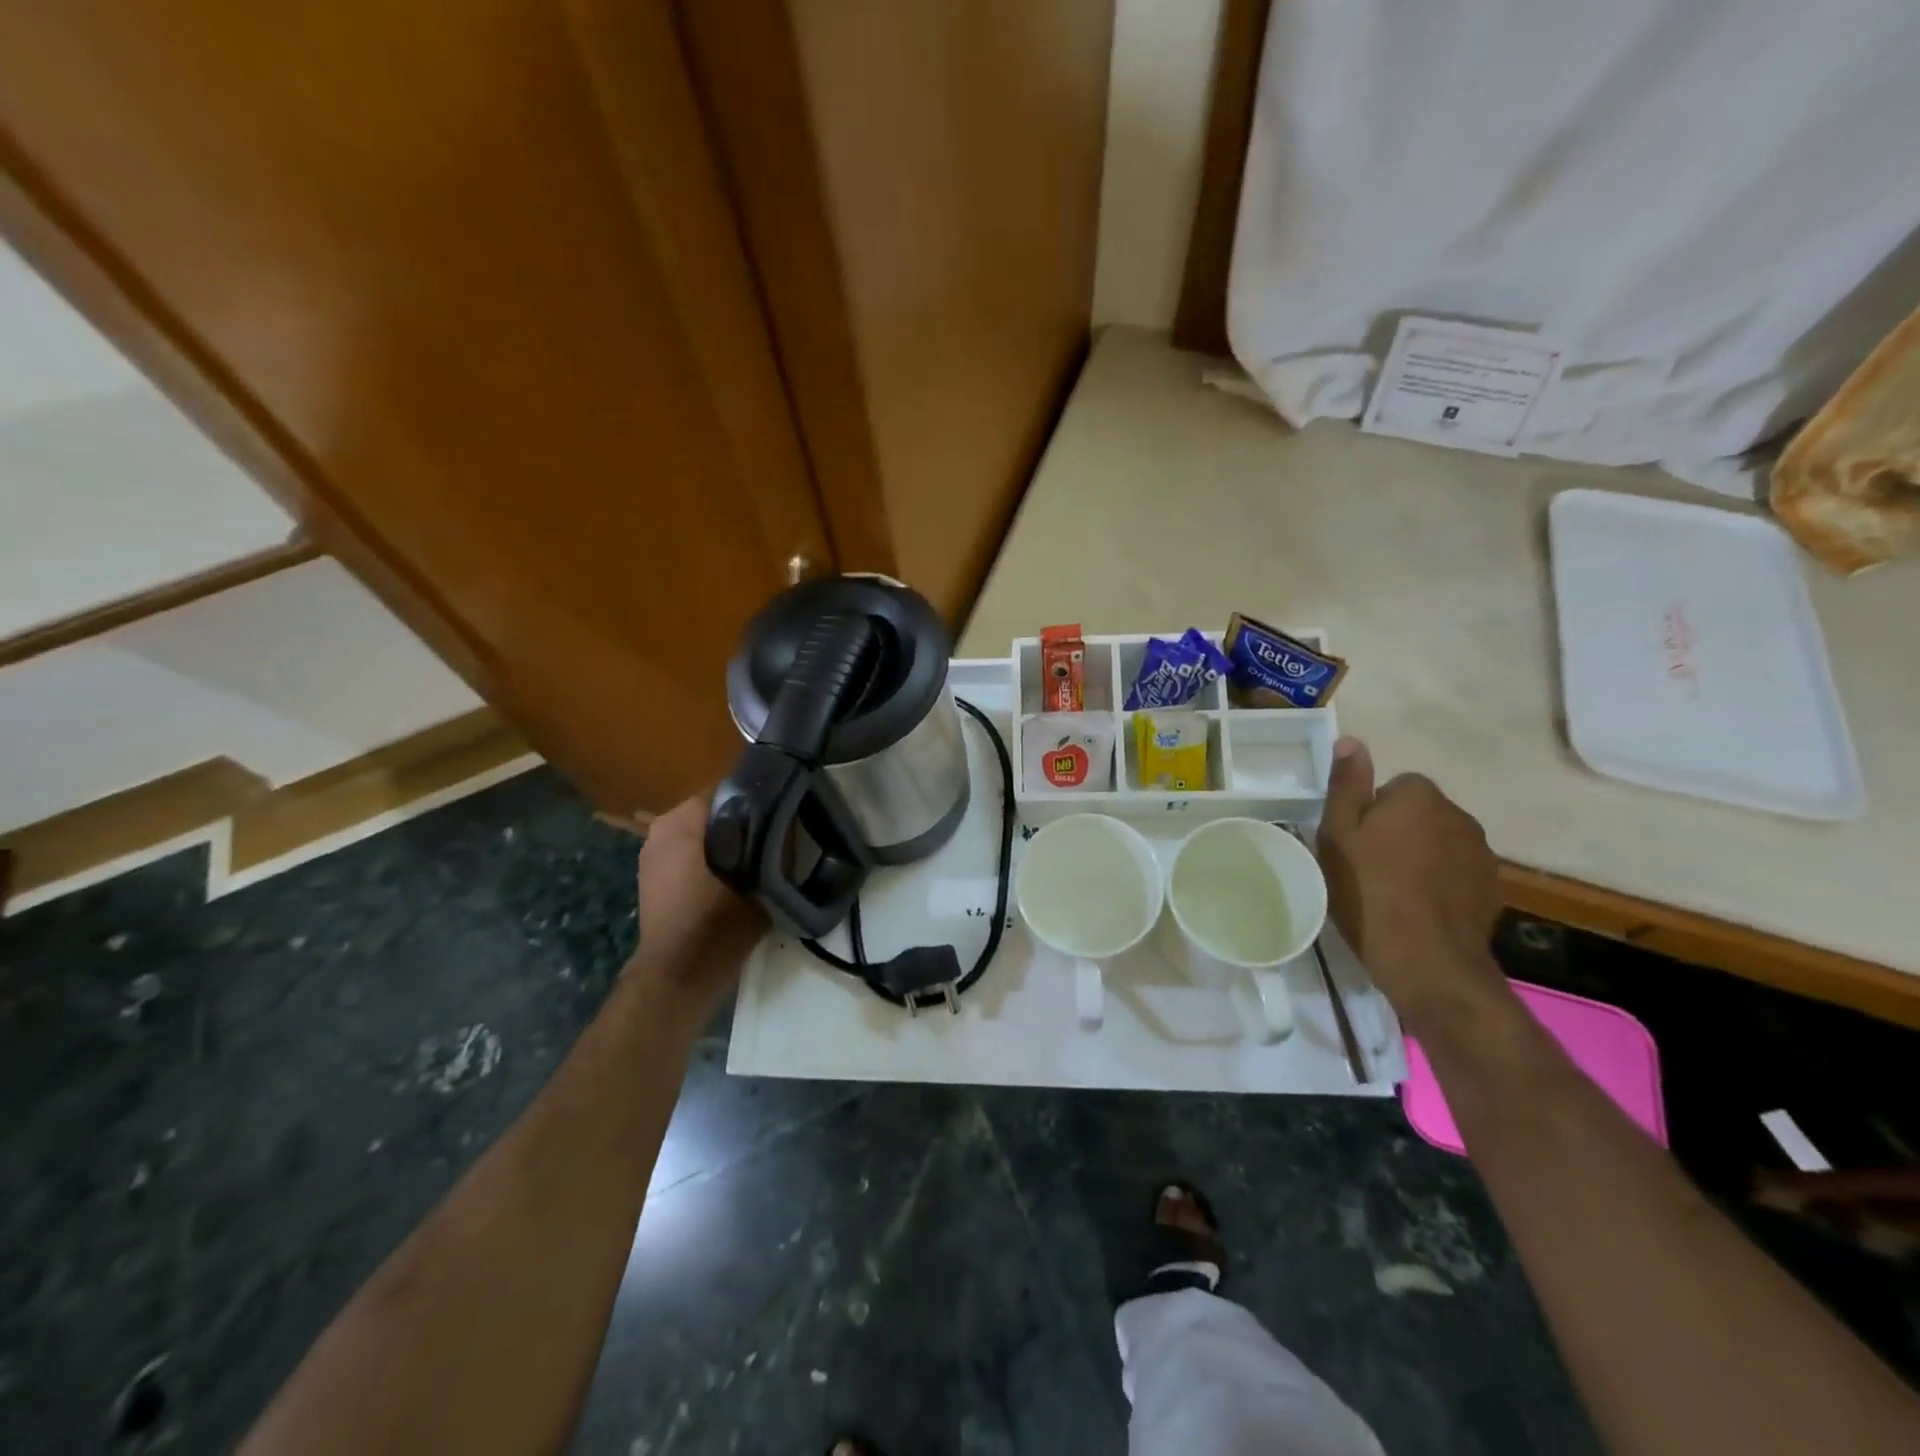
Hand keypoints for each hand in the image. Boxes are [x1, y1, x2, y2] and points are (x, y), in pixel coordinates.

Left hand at [626, 790, 765, 1002]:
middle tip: (773, 836)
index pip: (726, 789)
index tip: (781, 811)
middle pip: (712, 812)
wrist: (680, 974)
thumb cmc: (719, 921)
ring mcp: (651, 854)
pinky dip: (708, 860)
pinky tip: (731, 878)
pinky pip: (687, 855)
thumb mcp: (762, 877)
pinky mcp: (651, 879)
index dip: (757, 798)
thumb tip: (790, 819)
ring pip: (700, 834)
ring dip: (724, 841)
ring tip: (756, 858)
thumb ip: (777, 843)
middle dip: (740, 821)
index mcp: (682, 819)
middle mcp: (661, 828)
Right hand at [1316, 737, 1508, 1035]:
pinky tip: (1420, 910)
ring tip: (1394, 892)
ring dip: (1422, 857)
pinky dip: (1441, 884)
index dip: (1371, 813)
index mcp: (1419, 796)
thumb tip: (1352, 740)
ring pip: (1440, 843)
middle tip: (1368, 867)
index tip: (1355, 843)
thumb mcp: (1338, 835)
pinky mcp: (1494, 889)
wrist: (1427, 960)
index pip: (1394, 787)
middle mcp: (1458, 814)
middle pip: (1419, 813)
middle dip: (1399, 832)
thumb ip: (1346, 785)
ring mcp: (1482, 853)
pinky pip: (1458, 873)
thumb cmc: (1368, 891)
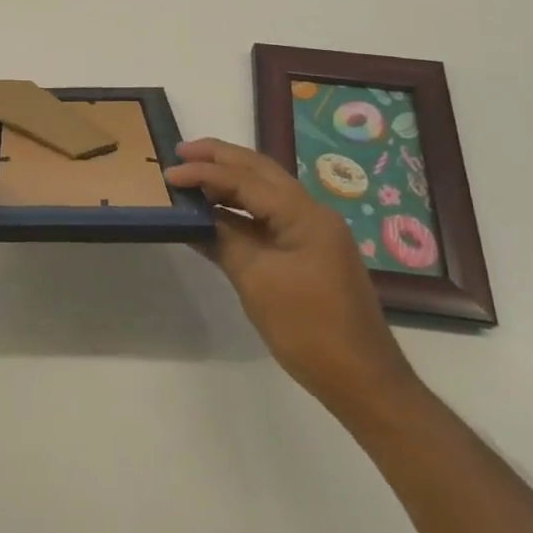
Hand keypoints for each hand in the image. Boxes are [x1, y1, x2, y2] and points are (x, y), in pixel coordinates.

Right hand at [165, 138, 417, 421]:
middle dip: (220, 158)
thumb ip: (224, 240)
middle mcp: (312, 213)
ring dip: (230, 180)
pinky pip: (269, 216)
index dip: (205, 172)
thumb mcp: (256, 281)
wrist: (362, 381)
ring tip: (193, 175)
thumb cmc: (308, 329)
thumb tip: (193, 217)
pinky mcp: (309, 252)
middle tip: (181, 151)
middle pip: (261, 171)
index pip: (246, 180)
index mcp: (305, 214)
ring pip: (265, 191)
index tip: (170, 173)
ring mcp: (313, 232)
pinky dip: (240, 209)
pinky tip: (215, 213)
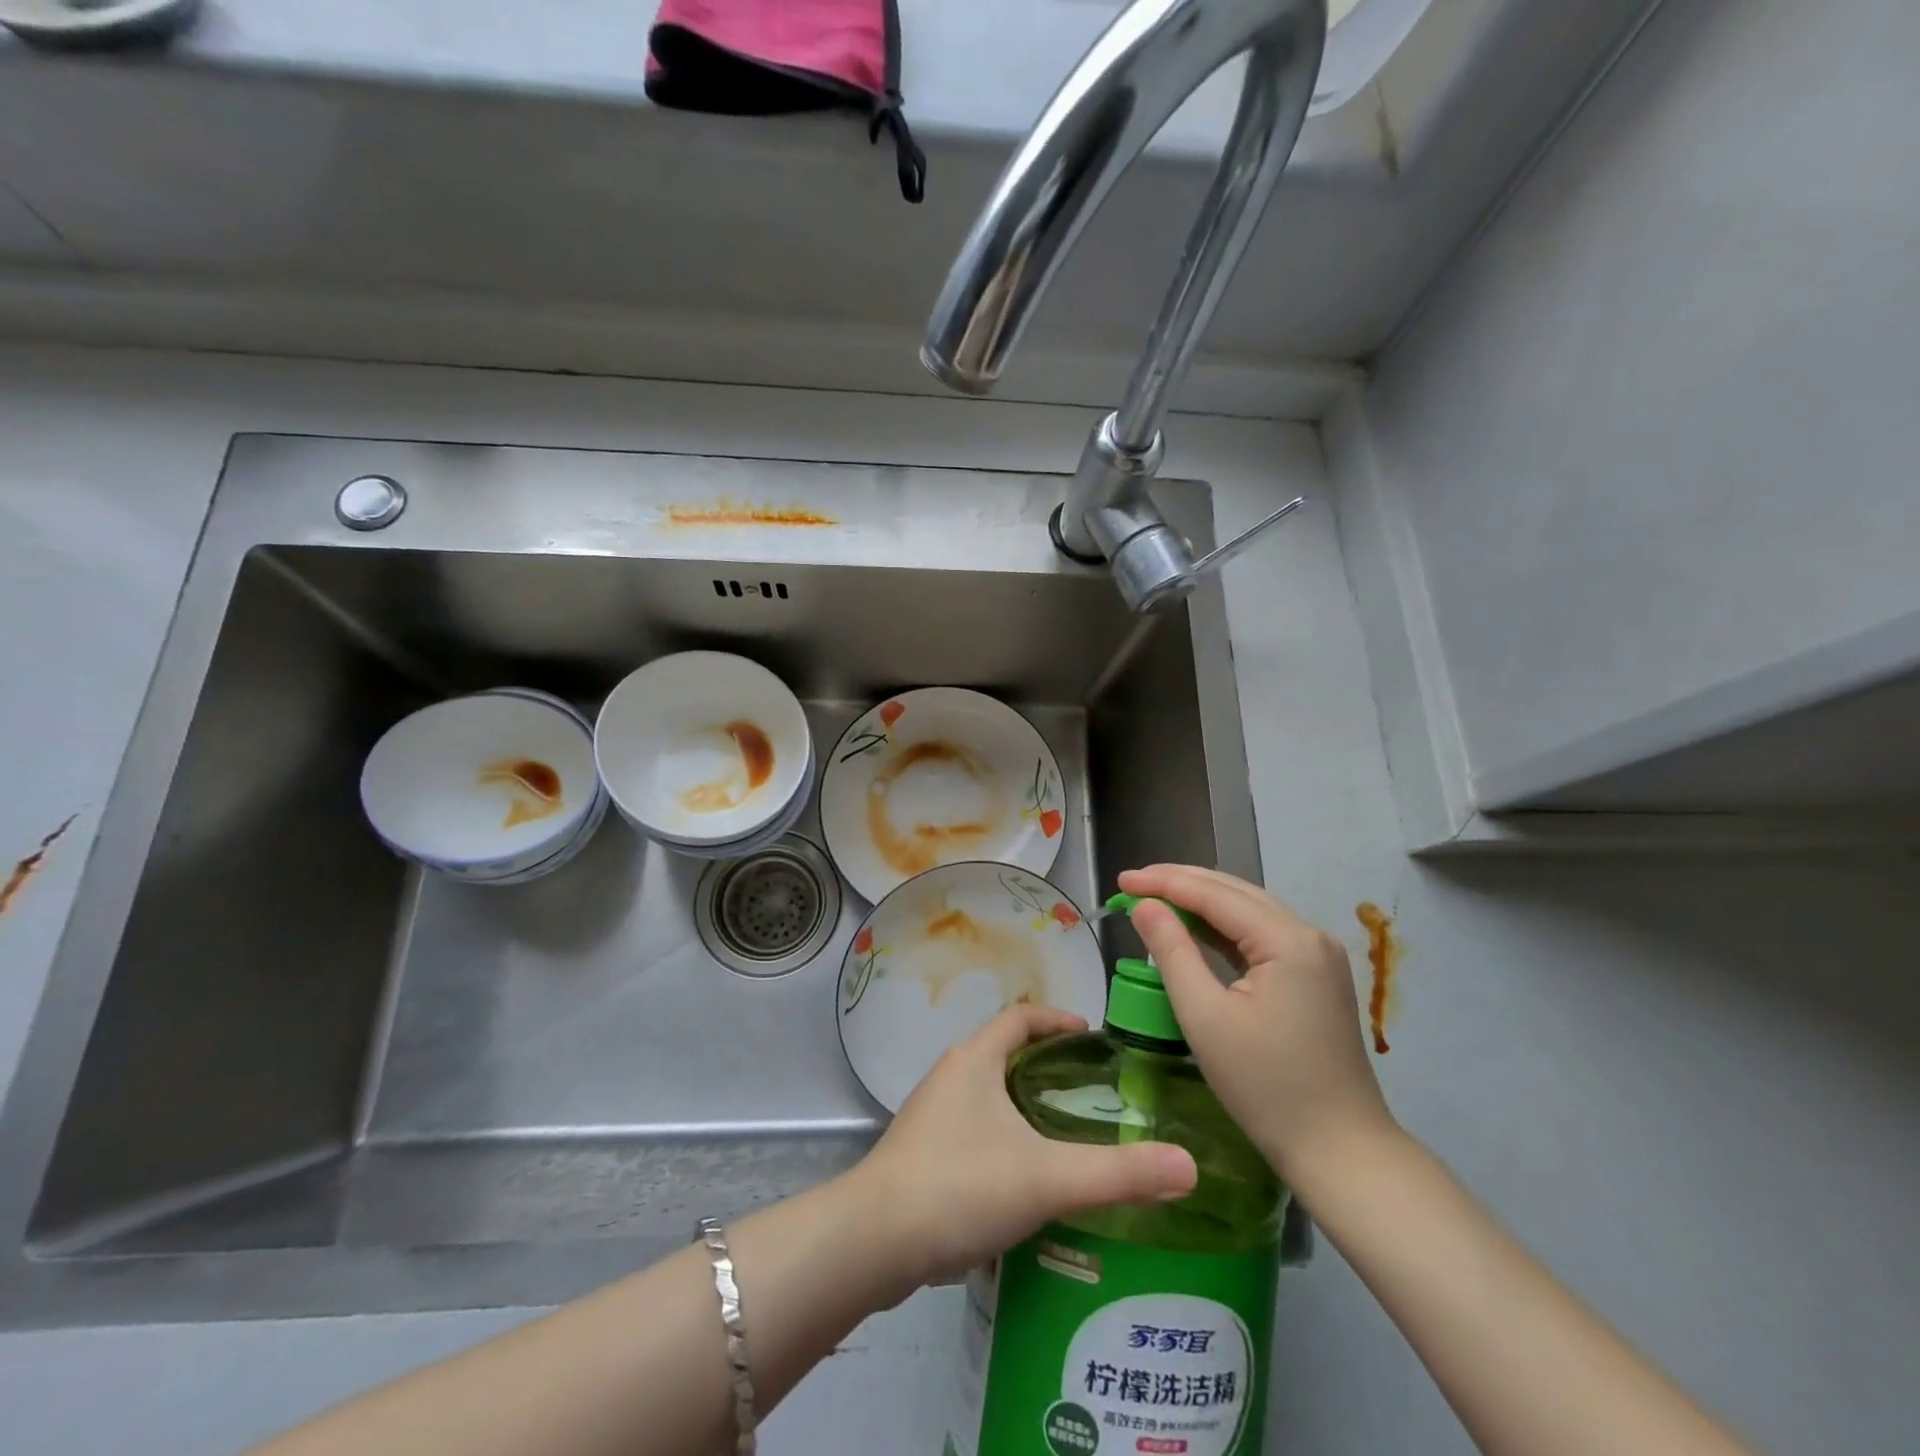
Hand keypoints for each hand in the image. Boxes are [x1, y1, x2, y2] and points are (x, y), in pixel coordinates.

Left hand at [848, 1005, 1197, 1292]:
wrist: (874, 1241)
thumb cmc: (960, 1185)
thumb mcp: (1046, 1177)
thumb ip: (1117, 1173)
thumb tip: (1188, 1166)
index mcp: (975, 1058)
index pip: (1019, 1016)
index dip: (1056, 1019)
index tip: (1092, 1036)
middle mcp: (950, 1075)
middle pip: (1004, 1052)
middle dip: (1046, 1063)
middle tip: (1091, 1090)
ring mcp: (932, 1114)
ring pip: (987, 1092)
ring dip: (1023, 1102)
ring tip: (1065, 1132)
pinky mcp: (922, 1151)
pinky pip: (973, 1127)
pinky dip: (1003, 1135)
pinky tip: (1024, 1177)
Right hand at [1119, 865, 1394, 1189]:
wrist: (1341, 1152)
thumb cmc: (1266, 1087)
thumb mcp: (1205, 1017)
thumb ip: (1172, 951)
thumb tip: (1143, 905)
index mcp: (1288, 941)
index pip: (1215, 893)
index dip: (1163, 882)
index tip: (1121, 879)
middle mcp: (1309, 934)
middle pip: (1235, 892)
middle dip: (1181, 883)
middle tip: (1132, 884)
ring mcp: (1317, 955)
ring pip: (1249, 910)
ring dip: (1201, 901)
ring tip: (1154, 899)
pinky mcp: (1315, 975)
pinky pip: (1261, 935)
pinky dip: (1223, 927)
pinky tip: (1194, 928)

### What the task requires
Output the data above exactly, beginning at its first line and ending with the line that holds "ring dip: (724, 841)". Leave out the pictures and add nothing.

### Answer space
Hand keypoints for each hand in the image. Boxes are [x1, y1, x2, y2] and points are (x, y), in pixel coordinates.

Left hand at [626, 790, 765, 1002]:
middle tip: (773, 836)
index pip: (726, 789)
index tip: (781, 811)
middle pip: (712, 812)
wrist: (680, 974)
thumb cmc: (719, 921)
ring mcp: (651, 854)
pinky dip: (708, 860)
pinky tip: (731, 878)
pinky pip: (687, 855)
thumb mcp: (762, 877)
pinky mcp: (651, 879)
index dip: (757, 798)
thumb tip: (790, 819)
ring pip: (700, 834)
ring dip: (724, 841)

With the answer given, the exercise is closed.